Higinio Marin en su Breve antropología de los modales señala la conexión entre el fuego del hogar y los débiles. Mientras el grupo cazaba, los impedidos guardan el fuego: «Ponerlos a salvo a ellos no solo era en cierta medida el fin de cuanto se hacía, sino que al procurarlo la civilización humana se edificaba como una singularidad en el contexto de las formas de vida animales: los débiles e impedidos comían sin tener que esperar a que los más fuertes se saciaran». En el hombre se revierte la jerarquía que predomina en el reino animal: el más fuerte aguarda a que se alimenten los más débiles.
Hogar, el punto de retorno, hacia donde siempre podemos volver y necesitamos volver cuando salimos al mundo.

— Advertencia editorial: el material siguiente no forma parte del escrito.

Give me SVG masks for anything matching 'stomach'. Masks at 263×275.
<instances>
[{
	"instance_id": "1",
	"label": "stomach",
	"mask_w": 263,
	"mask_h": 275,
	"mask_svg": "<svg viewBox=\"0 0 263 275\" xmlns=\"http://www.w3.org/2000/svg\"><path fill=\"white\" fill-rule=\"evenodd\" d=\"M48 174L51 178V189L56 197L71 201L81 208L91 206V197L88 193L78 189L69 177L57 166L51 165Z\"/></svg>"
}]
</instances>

Me gusta esta imagen del fuego del hogar para definir lo peculiar que introduce la discapacidad en la familia, por lo demás, similar a todas las demás. El fuego que calienta, cocina, congrega sigue ocupando el centro del espacio que habita la familia. Es la mesa donde todos nos miramos a los ojos y nos alimentamos. Hogar, el punto de retorno, hacia donde siempre podemos volver y necesitamos volver cuando salimos al mundo. Porque allí nos esperan. Y en la mesa, donde se reintegra el todo–familiar disperso, de forma accidental pero significativa, quien ocupa el cabecero, presidiéndolo, es Juan. La ternura que él acepta, siempre, cada día de sus padres y hermanos que lo besan al salir y al llegar, constituye el rito regenerador de todos. Él, la carga, deviene en fuente de agua viva, en fuego del hogar. ¿Qué misterio es este, donde los desamparados son los que cuidan de nosotros, los que necesitan consuelo los que lo dan, y los pequeños los más grandes en el Reino de los cielos?